I agree. Santa is a distraction and can harm kids.
Thank you for your comments. I am kind of surprised no one is here to defend the teaching of Santa.
OK, I'll do it--I will defend Santa! Here's the thing in my humble opinion as a parent of what I believe are some pretty well-adjusted kids (now adults) and a past writer on parenting. Two things: (1) Kids are smart and do not live in a social bubble of isolation. With pre-school classmates who are "in the know" and some obvious Santa flaws outside the house, the realization that Santa may not be real--but kinda more like cartoon characters or fairy tale or Disney creations--the kids typically develop some growing skepticism until the truth is evident. Especially if there is a bratty older sibling or cousin to clue them in. (2) I believe that the key the mental health professionals point to is that if a relationship between a child and parent is "already strained" for some reason, then there could be a downside to the Santa myth in the home. However, the problem is not with Santa, but with the parents and their parenting. Children raised with love and respect will return the love and respect and will develop the self-confidence they need to handle the Santa truth when it does finally happen without feeling deceived by their parents. I would argue that disappointment is necessary from time to time to develop strong character, provided a parent or mentor is there to help guide a child. The whole anti-Santa argument is a knee jerk reaction where we tend to find fault with everything but ourselves. Young children need to be young children, so why deprive them of a mythical character who is giving and non-threatening in an otherwise scary world filled with reality. Myths play an important role in all cultures until a person is able or educated enough to handle the truth--whatever that is. Santa still lives in our home and our hearts.
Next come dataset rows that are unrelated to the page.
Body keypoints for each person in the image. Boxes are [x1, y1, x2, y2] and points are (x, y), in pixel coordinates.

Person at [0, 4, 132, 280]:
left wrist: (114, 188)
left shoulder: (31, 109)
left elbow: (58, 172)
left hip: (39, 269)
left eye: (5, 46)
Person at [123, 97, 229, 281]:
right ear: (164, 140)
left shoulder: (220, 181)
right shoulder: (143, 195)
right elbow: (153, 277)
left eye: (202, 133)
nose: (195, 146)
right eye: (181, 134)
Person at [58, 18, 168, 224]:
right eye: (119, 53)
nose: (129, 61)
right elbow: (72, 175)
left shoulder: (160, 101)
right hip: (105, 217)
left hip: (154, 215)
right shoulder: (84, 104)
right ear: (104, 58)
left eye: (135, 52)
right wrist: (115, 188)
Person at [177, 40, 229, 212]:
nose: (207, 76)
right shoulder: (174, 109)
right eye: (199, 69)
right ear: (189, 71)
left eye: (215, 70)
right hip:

Thank you for your comments. Much appreciated. Let's talk. Sometimes the parent-child relationship is strained without any blame to a parent. Example, kids at school making fun of the parent, or the father who belittling the mother, in a divorce situation, for examples. I used to foster children, who were shuttled around from home to home. I often wondered what these kids would feel like when they learned that something they loved didn't exist. I do agree that for some kids, it can be a fun part of growing up. I do actually look fondly back myself, believe it or not. Did you read the other article that this one is linked to? About the callers to the radio station? As well, I agree that disappointment and how to handle it is not really a horrible thing for children to experience. But do we purposely set them up for disappointment, ever? I really can't think of another case where parents set their kids up for disappointment down the road. I'd like to see more studies out there, but cannot seem to find much.